Observer-Based Resilient Adaptive Event-Triggered Control for Islanded Microgrids Under DoSAs and Unknown FDI Attacks

This study investigates the resilient event-triggered load frequency control (LFC) issue of islanded microgrids (MGs) subject to denial of service attacks (DoSAs) and unknown false data injection attacks (FDIAs) simultaneously. An augmented extended observer is established to estimate both unavailable system states and unknown FDIA signals. A resilient adaptive event-triggered (AET) scheme, incorporating DoSA detection, FDIA estimation, and dynamic threshold adjustment, is proposed to reduce network resource consumption while countering cyberattacks. Some sufficient criteria are derived to ensure the asymptotic stability of the augmented estimation error system with H_∞ performance. Additionally, the uniformly ultimate boundedness of the system is also guaranteed even under hybrid cyberattacks. Finally, simulation studies are used to illustrate the effectiveness of the proposed method. Note to Practitioners—This study addresses the network-based load frequency control problem in isolated microgrids. Since microgrids typically rely on open communication networks to transmit control commands, they are vulnerable to cyberattacks, such as injected malicious signals or overwhelming request data.
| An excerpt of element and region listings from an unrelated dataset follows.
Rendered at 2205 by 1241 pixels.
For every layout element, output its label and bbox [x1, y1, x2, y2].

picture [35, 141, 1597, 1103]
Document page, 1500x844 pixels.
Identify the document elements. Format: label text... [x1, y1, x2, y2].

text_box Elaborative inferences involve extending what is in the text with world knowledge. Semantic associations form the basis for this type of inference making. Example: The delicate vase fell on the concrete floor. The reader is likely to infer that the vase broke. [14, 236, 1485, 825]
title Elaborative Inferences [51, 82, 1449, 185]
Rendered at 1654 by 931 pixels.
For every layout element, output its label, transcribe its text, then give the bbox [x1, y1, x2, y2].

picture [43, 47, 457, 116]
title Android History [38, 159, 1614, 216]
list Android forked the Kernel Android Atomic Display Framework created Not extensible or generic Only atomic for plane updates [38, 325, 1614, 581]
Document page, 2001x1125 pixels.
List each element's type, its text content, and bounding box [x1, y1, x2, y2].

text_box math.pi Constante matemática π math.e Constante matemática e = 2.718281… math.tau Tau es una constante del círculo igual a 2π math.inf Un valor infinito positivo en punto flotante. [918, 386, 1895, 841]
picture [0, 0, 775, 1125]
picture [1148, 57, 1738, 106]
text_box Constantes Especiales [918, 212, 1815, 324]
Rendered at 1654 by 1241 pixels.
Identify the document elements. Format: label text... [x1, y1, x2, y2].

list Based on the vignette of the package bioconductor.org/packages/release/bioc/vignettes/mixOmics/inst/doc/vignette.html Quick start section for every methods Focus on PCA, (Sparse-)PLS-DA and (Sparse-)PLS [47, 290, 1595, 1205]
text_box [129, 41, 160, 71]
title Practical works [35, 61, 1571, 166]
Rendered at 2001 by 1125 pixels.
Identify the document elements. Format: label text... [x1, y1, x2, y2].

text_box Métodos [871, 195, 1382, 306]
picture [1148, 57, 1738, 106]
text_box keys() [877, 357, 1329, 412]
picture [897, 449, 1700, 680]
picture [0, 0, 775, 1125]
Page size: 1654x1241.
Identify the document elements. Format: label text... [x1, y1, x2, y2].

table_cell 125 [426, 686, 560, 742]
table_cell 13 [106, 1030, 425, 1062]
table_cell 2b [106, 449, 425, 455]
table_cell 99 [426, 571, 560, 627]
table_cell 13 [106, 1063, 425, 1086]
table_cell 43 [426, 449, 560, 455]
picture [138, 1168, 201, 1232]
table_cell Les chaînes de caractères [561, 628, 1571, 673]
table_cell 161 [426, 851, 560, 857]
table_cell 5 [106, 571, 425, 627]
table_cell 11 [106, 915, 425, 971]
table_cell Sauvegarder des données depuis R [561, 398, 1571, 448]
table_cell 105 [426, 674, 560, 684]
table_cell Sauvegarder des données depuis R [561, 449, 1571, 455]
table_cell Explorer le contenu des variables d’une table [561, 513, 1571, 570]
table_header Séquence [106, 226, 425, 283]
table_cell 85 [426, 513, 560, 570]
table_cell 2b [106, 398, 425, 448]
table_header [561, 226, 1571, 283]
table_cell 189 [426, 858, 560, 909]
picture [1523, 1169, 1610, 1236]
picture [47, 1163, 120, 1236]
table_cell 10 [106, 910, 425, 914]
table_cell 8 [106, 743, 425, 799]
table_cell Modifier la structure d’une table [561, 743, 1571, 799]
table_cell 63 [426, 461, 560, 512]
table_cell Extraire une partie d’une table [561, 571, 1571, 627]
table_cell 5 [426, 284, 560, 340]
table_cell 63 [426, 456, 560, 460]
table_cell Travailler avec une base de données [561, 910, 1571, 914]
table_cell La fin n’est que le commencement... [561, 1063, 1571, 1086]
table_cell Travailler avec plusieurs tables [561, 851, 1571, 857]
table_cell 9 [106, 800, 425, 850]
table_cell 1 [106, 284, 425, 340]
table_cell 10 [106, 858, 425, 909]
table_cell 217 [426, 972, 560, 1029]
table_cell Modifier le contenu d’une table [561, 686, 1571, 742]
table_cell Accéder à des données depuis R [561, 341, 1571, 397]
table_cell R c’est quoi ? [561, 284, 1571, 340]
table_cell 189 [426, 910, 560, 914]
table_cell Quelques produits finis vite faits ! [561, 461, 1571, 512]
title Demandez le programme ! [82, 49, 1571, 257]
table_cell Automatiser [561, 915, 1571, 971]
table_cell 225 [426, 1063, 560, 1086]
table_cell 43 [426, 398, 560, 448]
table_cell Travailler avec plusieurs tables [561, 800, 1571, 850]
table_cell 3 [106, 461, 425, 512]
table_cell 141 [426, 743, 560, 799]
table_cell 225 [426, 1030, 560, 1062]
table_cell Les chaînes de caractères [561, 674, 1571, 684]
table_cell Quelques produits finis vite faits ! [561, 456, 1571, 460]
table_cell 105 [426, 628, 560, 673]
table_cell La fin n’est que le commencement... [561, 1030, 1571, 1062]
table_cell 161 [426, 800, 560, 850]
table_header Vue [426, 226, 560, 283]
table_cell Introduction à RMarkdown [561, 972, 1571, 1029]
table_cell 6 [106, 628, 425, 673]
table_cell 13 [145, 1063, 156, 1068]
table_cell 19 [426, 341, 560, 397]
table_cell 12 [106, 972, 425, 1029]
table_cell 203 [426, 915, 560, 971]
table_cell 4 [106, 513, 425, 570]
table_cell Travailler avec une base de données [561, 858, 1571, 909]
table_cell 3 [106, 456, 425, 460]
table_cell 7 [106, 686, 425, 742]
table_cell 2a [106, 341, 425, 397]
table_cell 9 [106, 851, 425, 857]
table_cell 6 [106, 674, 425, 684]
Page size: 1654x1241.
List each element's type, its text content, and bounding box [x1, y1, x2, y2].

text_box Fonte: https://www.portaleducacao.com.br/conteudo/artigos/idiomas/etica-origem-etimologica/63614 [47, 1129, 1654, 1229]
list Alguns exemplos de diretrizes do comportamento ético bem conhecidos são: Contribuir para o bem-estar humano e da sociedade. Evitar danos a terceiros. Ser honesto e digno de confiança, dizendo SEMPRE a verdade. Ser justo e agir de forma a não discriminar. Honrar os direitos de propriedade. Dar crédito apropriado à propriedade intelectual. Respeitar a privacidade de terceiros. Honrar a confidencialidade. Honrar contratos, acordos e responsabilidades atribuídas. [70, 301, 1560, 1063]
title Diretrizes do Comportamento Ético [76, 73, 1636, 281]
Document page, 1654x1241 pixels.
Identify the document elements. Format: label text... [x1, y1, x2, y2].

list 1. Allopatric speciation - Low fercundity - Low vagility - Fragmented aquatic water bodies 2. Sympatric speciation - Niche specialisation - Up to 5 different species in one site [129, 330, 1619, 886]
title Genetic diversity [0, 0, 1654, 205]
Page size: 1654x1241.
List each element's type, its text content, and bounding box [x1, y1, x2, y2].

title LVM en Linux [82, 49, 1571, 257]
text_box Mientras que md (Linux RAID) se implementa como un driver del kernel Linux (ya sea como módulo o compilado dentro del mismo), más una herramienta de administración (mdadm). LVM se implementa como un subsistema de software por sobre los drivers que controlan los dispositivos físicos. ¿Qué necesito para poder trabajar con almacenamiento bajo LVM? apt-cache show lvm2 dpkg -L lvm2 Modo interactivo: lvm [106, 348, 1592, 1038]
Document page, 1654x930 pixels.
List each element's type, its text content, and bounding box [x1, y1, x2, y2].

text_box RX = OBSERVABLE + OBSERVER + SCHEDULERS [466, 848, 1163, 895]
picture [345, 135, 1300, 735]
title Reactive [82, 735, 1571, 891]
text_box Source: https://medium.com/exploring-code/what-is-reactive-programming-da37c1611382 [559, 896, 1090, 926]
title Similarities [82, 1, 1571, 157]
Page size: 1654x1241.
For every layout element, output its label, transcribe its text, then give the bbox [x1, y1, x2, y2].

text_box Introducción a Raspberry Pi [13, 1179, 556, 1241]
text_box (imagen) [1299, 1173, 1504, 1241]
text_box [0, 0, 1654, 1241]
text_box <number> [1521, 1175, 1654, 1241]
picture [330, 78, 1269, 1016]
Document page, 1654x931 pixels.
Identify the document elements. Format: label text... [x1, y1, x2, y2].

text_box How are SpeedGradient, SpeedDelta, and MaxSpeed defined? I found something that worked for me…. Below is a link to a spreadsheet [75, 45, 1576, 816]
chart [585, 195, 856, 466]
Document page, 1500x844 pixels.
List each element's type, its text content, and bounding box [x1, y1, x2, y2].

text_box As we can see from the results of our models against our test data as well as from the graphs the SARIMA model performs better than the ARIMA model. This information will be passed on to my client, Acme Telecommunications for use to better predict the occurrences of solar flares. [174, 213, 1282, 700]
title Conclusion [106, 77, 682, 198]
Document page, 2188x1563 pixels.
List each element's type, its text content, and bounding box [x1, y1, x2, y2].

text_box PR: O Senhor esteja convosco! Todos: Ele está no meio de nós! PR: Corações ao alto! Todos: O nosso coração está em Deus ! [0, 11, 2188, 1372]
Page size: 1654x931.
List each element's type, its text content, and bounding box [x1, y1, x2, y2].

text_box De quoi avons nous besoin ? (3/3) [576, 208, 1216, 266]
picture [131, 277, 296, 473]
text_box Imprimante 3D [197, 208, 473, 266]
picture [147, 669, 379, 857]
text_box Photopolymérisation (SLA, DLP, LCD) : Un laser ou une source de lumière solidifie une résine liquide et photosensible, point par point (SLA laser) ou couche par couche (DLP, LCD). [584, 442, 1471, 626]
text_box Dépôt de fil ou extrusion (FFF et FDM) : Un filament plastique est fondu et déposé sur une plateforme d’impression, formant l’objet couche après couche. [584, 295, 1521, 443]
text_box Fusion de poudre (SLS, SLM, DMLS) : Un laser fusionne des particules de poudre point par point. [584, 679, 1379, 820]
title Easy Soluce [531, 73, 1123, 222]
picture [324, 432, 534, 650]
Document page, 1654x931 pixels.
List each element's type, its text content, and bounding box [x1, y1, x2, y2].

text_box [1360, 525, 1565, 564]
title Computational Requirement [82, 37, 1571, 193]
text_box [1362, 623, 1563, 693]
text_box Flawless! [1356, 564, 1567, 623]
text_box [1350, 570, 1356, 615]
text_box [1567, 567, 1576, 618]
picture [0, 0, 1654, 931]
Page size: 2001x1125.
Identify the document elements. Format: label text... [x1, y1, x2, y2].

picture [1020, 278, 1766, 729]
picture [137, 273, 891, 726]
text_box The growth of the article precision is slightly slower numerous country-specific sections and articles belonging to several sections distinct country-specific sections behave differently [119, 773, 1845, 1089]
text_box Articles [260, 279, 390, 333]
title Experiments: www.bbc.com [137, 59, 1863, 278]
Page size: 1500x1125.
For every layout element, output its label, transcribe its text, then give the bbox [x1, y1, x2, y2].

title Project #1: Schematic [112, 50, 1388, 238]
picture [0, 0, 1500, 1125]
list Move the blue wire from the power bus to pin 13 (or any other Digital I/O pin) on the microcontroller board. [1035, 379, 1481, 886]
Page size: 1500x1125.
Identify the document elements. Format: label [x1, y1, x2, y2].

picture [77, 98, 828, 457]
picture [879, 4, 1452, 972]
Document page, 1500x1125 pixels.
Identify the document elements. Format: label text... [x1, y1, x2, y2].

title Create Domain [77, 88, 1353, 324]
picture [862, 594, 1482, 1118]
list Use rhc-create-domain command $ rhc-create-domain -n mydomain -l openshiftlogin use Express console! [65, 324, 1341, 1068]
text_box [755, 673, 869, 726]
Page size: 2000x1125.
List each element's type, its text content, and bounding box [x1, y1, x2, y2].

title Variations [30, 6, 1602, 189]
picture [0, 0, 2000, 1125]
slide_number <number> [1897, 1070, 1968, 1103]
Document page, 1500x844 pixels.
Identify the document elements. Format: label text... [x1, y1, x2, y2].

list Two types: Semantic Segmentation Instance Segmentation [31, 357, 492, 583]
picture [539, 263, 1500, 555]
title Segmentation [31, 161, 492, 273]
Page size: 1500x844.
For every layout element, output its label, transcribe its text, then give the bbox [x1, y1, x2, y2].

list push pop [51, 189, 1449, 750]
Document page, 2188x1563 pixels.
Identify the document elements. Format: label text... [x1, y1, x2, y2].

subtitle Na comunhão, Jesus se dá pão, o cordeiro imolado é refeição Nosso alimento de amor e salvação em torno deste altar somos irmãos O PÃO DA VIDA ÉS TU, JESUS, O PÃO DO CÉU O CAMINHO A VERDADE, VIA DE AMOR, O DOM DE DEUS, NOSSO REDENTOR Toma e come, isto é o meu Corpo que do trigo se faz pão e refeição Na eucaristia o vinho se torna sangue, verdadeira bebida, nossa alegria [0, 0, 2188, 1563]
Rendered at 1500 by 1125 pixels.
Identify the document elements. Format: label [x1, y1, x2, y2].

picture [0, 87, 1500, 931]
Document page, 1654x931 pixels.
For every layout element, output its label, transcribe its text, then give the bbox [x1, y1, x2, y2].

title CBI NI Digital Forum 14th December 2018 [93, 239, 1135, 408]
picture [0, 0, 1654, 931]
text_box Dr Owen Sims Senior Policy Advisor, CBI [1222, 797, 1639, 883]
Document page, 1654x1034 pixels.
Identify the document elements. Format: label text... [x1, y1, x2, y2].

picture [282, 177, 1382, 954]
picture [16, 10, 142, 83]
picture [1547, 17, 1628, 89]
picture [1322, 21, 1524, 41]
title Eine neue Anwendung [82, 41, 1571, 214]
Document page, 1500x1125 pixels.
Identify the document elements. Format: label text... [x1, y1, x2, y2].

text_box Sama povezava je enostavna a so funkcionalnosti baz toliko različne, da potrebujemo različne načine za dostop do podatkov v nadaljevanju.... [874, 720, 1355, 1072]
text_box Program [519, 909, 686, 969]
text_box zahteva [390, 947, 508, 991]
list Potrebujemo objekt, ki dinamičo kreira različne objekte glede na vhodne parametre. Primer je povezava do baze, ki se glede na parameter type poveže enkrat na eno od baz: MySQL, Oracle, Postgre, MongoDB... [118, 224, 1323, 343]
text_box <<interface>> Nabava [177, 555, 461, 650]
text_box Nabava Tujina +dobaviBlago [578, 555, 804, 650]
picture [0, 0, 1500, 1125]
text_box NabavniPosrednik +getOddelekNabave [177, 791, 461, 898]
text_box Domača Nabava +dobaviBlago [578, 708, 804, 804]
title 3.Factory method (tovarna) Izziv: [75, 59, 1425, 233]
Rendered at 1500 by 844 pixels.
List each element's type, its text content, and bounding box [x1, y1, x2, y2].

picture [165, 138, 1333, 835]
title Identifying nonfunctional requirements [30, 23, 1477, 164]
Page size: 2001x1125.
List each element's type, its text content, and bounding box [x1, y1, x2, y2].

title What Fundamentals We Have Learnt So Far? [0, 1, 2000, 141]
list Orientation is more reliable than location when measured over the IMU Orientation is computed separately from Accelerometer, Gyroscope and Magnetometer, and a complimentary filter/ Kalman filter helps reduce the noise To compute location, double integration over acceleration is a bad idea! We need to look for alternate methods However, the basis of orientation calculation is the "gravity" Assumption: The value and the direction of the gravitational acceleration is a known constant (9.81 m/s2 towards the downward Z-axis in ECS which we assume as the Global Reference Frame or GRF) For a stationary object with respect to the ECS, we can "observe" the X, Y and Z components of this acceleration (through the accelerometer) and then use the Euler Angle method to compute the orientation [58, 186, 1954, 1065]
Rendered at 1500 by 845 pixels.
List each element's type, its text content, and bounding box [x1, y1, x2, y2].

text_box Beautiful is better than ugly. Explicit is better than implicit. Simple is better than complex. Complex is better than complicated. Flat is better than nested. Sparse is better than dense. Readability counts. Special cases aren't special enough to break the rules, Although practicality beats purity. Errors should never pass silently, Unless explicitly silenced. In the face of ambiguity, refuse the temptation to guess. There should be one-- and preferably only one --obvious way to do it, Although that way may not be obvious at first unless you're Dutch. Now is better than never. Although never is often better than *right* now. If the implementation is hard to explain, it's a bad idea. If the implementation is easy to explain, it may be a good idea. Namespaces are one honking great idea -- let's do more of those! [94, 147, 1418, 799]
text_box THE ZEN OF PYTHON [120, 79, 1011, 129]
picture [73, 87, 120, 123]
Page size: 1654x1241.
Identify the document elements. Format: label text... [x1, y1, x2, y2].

These attacks can result in significant frequency fluctuations. To tackle these challenges, this paper proposes an augmented extended observer capable of estimating both unknown injected signals and compromised system states. Furthermore, a resilient event-triggered control strategy is developed, utilizing the TCP protocol and estimated signals to counteract the effects of cyberattacks. This approach not only stabilizes frequency deviations under hybrid attack scenarios but also effectively reduces communication load. Notably, while this study focuses on load frequency control in isolated microgrids, the proposed resilient control algorithm is adaptable to other types of microgrids.